Will any of the bands listed above make it on the radio or MTV? Well, stranger things have happened, but my guess is...eh, probably not. However, one of these acts IS probably going to win The Next Great American Band.

See, the thing is, what people want to watch on their TV screens ain't necessarily what people want to hear on their radios or iPods. For instance...anyone remember Rock Star: Supernova? In the words of Tommy Lee: That show was awesome, dude! Everyone had their favorite contestant: little glam gnome Lukas Rossi, scary South African rock bitch Dilana, that bald guy from Iceland, that six-pack-flaunting Australian heartthrob who briefly popularized the slang term "evs." Everyone wanted to hear what ridiculous thing Tommy "Hatchet Man" Lee was going to say next or see what ridiculous Mystery-from-The Pickup Artist outfit Dave Navarro was wearing. Hell, that show even made Guns N' Roses second-stringer Gilby Clarke (who incidentally, never recorded any albums with GNR except for that Spaghetti Incident covers disc) famous for 15 more minutes. But did ANYONE want to buy the Rock Star Supernova album? Did anyone go see them in concert? Can anyone name a single original Supernova song? The answer to all three questions is sadly a big fat no, no, and no. So now Motley Crue are actually suing Tommy Lee's manager for making the Crue look silly by even booking Tommy on such a show.

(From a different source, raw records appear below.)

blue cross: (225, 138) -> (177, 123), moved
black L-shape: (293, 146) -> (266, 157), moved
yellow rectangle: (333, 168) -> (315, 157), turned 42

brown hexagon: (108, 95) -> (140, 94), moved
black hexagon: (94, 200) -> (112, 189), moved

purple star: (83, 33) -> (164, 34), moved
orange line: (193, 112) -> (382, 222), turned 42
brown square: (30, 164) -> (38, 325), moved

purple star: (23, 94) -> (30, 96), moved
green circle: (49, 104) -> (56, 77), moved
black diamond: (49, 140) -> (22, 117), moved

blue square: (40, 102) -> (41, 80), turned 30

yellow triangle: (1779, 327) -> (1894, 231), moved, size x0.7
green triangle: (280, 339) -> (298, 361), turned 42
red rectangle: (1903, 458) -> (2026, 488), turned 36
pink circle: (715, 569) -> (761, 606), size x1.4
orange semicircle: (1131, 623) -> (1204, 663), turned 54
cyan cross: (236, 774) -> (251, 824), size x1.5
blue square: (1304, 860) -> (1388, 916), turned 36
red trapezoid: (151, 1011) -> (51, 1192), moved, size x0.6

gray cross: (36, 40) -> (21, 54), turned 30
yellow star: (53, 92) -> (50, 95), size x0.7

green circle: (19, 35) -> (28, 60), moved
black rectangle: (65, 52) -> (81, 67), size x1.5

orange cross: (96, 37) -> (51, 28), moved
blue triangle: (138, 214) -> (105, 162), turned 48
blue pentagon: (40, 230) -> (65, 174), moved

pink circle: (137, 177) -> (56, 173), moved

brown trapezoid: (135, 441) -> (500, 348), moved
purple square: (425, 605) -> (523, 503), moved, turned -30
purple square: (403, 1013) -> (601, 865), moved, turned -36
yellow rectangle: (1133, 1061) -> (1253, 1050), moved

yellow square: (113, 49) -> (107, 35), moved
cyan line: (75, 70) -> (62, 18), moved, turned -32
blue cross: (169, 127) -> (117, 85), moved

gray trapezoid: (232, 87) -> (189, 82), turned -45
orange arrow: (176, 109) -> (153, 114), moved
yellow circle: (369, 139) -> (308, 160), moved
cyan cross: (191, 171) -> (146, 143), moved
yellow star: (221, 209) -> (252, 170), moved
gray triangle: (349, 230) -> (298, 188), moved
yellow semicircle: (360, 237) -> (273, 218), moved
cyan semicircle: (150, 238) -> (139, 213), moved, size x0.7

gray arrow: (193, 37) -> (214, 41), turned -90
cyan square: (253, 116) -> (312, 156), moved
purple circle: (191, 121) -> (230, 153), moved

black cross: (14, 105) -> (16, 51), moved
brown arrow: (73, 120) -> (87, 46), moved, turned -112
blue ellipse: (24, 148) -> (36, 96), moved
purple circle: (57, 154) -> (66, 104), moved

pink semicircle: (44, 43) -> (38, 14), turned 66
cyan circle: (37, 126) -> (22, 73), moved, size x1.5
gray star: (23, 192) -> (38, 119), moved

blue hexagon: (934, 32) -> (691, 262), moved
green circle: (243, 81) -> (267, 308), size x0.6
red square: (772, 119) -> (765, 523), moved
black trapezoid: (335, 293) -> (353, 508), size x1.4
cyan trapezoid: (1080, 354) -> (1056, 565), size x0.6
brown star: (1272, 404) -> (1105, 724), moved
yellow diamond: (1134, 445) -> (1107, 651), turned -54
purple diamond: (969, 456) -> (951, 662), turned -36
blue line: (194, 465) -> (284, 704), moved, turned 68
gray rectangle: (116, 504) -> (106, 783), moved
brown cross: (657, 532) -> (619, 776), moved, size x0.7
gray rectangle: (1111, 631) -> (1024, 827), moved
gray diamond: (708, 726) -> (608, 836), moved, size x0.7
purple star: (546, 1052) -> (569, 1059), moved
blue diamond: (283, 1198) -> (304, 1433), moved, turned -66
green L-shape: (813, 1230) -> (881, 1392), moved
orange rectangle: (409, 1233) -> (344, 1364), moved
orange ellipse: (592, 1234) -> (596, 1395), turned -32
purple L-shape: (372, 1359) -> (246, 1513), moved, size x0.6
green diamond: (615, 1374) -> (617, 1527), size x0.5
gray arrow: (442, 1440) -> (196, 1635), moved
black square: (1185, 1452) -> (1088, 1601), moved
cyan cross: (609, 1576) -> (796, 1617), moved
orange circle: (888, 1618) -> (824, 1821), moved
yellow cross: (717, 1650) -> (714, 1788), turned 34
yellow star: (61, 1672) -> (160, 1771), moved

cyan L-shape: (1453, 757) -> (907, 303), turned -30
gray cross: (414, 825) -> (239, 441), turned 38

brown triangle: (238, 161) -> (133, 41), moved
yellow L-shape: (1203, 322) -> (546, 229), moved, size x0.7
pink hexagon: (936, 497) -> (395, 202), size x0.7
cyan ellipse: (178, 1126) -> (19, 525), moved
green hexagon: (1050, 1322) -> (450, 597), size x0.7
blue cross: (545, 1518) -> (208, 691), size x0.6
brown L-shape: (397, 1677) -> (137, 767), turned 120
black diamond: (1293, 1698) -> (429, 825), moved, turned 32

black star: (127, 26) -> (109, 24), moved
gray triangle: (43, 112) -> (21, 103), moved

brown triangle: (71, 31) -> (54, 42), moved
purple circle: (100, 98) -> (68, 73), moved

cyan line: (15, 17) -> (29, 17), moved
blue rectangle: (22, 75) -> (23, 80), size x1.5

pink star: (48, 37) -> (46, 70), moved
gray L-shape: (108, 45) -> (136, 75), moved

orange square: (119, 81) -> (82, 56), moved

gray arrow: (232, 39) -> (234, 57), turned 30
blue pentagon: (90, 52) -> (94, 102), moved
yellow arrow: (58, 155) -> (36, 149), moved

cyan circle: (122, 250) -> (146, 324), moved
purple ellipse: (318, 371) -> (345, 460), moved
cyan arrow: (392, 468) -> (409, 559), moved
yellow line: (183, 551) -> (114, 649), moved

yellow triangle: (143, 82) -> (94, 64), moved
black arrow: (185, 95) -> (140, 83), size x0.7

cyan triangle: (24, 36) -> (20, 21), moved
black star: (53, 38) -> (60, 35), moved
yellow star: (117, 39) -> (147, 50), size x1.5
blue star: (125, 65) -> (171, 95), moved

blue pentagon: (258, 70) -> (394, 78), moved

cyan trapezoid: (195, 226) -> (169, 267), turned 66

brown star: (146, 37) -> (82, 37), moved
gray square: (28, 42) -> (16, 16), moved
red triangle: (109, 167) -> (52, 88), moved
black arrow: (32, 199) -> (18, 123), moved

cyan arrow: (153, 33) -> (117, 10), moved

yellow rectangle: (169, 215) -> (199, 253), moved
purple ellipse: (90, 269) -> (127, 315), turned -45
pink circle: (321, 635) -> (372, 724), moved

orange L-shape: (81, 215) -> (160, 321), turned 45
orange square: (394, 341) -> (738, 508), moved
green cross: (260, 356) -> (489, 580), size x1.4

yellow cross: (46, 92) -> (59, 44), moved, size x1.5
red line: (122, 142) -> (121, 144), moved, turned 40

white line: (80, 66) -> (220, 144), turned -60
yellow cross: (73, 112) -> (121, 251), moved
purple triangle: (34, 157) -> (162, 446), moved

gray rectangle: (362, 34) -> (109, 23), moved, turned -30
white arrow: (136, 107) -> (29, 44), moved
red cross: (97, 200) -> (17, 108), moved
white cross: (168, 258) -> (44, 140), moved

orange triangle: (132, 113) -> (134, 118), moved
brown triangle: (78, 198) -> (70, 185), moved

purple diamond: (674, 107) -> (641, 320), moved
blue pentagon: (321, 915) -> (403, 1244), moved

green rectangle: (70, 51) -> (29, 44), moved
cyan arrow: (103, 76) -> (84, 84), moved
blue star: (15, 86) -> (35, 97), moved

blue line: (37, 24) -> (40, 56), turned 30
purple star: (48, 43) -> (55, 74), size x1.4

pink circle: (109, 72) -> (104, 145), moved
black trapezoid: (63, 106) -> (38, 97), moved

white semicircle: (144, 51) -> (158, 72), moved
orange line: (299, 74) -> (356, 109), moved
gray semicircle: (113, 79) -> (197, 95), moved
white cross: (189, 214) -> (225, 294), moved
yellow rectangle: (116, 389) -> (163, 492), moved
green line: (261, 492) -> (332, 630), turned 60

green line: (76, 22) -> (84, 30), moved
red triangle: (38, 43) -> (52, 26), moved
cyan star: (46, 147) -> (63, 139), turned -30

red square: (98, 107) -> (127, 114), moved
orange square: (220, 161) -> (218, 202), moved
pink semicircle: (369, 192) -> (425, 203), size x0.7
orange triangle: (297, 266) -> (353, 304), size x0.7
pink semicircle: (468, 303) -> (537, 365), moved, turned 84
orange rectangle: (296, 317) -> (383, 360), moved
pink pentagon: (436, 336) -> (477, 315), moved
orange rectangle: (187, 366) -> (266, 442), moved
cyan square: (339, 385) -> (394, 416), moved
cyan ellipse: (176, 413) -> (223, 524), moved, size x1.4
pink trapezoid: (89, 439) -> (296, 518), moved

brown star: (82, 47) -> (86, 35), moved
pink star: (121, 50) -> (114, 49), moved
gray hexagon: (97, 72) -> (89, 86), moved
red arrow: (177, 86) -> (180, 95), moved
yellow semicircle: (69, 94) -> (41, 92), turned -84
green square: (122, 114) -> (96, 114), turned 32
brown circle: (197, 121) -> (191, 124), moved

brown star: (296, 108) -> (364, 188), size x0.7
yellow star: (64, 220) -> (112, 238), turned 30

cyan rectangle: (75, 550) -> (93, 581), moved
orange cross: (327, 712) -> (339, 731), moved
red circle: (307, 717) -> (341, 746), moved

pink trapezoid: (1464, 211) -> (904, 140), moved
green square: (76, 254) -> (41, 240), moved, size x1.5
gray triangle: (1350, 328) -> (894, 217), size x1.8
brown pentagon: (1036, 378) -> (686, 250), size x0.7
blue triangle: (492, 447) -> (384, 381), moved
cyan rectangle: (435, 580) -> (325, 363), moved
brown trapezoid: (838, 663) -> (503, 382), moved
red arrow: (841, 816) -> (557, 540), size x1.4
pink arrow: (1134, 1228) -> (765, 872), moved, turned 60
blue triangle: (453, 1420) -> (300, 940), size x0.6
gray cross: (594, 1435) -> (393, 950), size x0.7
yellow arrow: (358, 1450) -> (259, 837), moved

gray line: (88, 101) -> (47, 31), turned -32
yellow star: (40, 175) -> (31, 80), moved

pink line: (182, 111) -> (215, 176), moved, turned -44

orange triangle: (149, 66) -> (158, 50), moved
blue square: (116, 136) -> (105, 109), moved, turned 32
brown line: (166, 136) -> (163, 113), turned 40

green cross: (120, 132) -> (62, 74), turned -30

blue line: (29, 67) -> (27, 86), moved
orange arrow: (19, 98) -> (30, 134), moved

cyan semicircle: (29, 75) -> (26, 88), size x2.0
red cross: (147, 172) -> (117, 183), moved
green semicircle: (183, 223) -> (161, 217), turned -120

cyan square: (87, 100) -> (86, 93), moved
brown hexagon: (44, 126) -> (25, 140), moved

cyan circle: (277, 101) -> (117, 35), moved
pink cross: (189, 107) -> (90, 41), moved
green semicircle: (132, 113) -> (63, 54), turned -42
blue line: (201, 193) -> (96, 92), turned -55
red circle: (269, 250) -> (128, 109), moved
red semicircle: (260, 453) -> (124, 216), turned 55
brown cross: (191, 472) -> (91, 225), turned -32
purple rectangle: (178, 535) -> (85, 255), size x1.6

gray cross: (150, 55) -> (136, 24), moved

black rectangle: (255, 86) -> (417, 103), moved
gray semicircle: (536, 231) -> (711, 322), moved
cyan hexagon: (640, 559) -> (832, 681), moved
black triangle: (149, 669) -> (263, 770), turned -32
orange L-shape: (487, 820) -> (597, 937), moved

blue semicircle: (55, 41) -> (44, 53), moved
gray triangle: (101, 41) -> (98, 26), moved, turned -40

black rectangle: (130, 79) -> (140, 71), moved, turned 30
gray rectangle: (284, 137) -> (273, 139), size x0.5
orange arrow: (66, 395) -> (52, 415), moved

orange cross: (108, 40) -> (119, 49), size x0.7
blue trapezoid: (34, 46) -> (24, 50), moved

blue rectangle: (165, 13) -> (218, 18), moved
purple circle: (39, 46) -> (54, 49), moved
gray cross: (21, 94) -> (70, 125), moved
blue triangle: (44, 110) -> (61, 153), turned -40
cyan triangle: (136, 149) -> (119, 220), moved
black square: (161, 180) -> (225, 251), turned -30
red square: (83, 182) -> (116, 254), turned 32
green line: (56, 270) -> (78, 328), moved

Another example is Taylor Hicks. He won American Idol by the biggest landslide in the show's history. He never once landed in the bottom three. A nation of Soul Patrollers had his voting number programmed in their speed-dials. All of America tuned in week after week to marvel at his drunk-dad-at-a-wedding dance moves and unique taste in purple velvet smoking jackets. But his post-Idol album, despite a good first-week showing (it debuted at #2), sold about one-jillionth of the units that fourth-place runner-up Chris Daughtry did. Taylor Hicks soon plummeted off the charts, and now rumor has it that Taylor's already been dropped from his record label. The bottom line is, millions of VIEWERS wanted to see the silver-haired underdog triumph over adversity (and over Simon Cowell), but that didn't mean millions of LISTENERS wanted to buy his radio-unfriendly brand of Doobie Brotherly rock 'n' soul.

Look at Jessica Simpson, even. Newlyweds made her a superstar. Nope, no amount of ProTooled-to-perfection pop songs or sexy music videos or Bally's commercials or That '70s Show cameos could generate the kind of publicity she got from chronicling her ill-fated marriage on reality TV. But hands up: Who actually bought the former Mrs. Lachey's last album, A Public Affair? I rest my case.

So what does this mean for the winner ofThe Next Great American Band? Well, if my beloved Light Of Doom wins, then I hope this blog's previous paragraphs were just a waste of wear-&-tear on my carpal-tunneled wrists, and that I'm totally wrong and those boys rake in millions of dollars (not to mention millions of tween groupies). But just as we're not seeing any winners of America's Next Top Model on the cover of Vogue, and $hamrock from The White Rapper Show has yet to build an Eminem-style hip-hop career, it's hardly guaranteed that any winner of any reality talent show will succeed once the cameras stop rolling. So Light Of Doom and their fellow TNGAB contestants may in fact be, well...doomed.